## Document section:
'''

Waiting for “Superman”: A Critical Review (Part III)

 

Deregulating and Privatizing Education

In every corner of life where deregulation and privatization has been applied, it has been an unqualified disaster for the vast majority of families and communities, both in the United States and throughout the world. And, yet, Guggenheim and his authorities want us to believe that educational policy will prove to be the exception to the rule.

But, let us be clear: deregulation and privatization have not been an unqualified disaster for all. Many of us (and that includes me and most of my acquaintances), have benefited from deregulation and privatization. While increases in our wages and benefits have dramatically slowed or flattened over the past thirty years, they have not slowed or flattened anywhere near as dramatically as have the bottom ninety percent of the population. Their loss, however, spells my gain.

Yes, revenues and expenditures on (non-defense, non-health care related) public institutions have declined dramatically over the past thirty years. That means that our public schools, libraries, roads, public transportation, and parks must do with much less than they once did. For families who depend on these public facilities—not me or my friends—this is unfortunate. For the remaining ten percent—me and my friends—this means that we enjoy the privilege of institutions and processes uncluttered by the exceptional needs, interests, and patterns of use common to the other ninety percent. Of course, we have to pay for this privilege. But, thanks to deregulation and privatization, which have hurt them more than they have hurt us, we can afford to pay the bill.

'''

## Data provided:
'''

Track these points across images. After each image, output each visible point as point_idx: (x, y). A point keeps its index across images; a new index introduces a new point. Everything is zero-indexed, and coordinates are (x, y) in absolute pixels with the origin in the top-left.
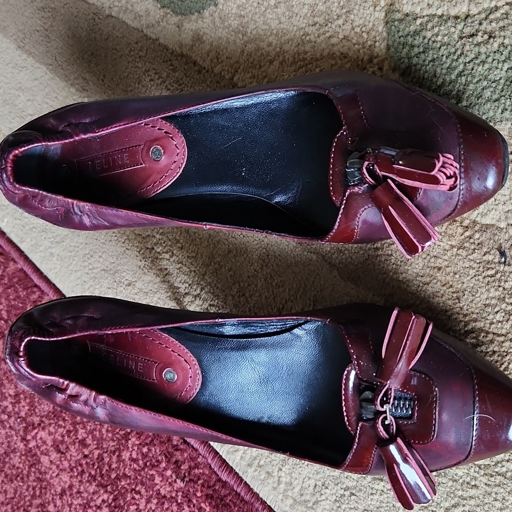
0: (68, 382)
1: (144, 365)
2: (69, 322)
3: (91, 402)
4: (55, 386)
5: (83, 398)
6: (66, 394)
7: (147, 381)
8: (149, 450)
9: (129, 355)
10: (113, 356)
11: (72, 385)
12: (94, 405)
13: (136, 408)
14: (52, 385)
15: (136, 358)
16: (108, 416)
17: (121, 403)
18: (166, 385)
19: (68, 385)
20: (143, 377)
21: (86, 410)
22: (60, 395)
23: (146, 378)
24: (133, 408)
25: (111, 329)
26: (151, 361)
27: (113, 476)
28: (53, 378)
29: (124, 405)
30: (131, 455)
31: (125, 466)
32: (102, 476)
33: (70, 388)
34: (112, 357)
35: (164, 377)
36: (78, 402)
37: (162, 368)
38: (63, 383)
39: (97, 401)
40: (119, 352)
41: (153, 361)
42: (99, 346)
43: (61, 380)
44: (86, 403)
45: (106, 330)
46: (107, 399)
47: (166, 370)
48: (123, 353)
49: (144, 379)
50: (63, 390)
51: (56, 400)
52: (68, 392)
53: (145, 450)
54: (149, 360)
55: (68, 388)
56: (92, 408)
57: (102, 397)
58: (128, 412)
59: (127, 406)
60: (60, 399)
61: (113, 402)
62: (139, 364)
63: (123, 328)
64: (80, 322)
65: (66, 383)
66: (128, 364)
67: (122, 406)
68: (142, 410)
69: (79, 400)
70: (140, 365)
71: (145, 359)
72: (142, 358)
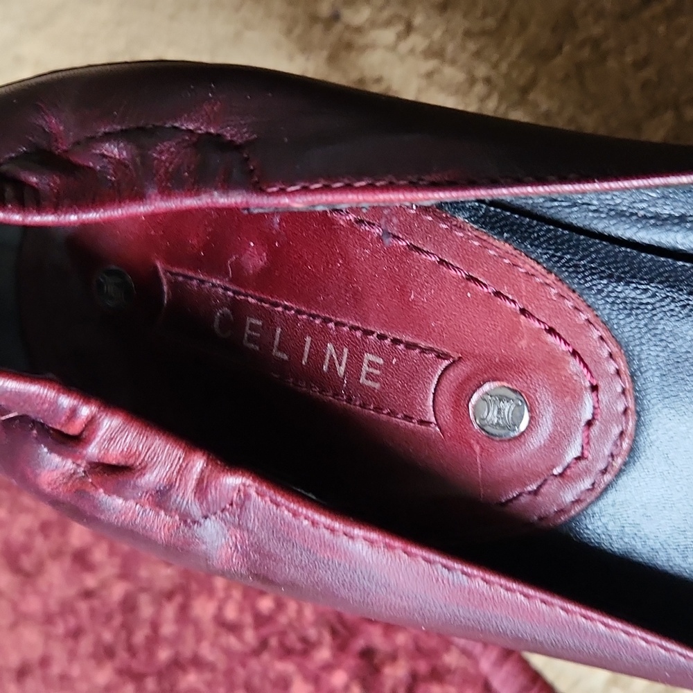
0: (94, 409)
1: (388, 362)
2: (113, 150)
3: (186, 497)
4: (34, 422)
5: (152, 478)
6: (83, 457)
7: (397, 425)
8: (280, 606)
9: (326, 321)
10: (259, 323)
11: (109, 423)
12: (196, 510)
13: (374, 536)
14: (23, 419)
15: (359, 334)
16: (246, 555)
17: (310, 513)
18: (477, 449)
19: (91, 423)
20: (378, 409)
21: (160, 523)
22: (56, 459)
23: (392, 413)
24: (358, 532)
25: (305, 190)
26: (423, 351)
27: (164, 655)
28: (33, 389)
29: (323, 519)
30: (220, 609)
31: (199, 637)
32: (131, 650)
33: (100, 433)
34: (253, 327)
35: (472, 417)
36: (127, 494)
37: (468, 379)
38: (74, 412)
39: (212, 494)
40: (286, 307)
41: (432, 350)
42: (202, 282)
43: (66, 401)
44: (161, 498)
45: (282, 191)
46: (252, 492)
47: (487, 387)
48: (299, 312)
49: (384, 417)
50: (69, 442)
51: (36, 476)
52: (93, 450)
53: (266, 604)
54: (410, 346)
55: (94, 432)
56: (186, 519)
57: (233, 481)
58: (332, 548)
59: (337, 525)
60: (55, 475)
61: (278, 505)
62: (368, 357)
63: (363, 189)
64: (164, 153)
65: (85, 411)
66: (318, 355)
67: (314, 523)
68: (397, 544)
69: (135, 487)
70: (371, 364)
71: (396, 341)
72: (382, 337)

'''

## What this exercise asks:
1. In the review that comes before the records, rewrite the paragraph beginning "Yes, revenues and expenditures" in a more concise form that keeps its main facts.
2. Answer these questions from the review:
(a) What heading introduces the section?
(b) According to the paragraph beginning "But, let us be clear," over how many years have wage and benefit increases slowed or flattened?
(c) Which public facilities does the review say must now do with much less?

## Answers to the problems:
1. Over the past thirty years, spending on public institutions outside defense and health care has fallen sharply, leaving public schools, libraries, roads, public transportation, and parks with far less. This is unfortunate for families who rely on these facilities. For the top ten percent, including the writer and friends, it means privileged institutions free of the needs of the other ninety percent. They must pay for this privilege, but because deregulation and privatization have hurt others more, they can afford it.

2.
(a) "Deregulating and Privatizing Education"
(b) Thirty years
(c) Public schools, libraries, roads, public transportation, and parks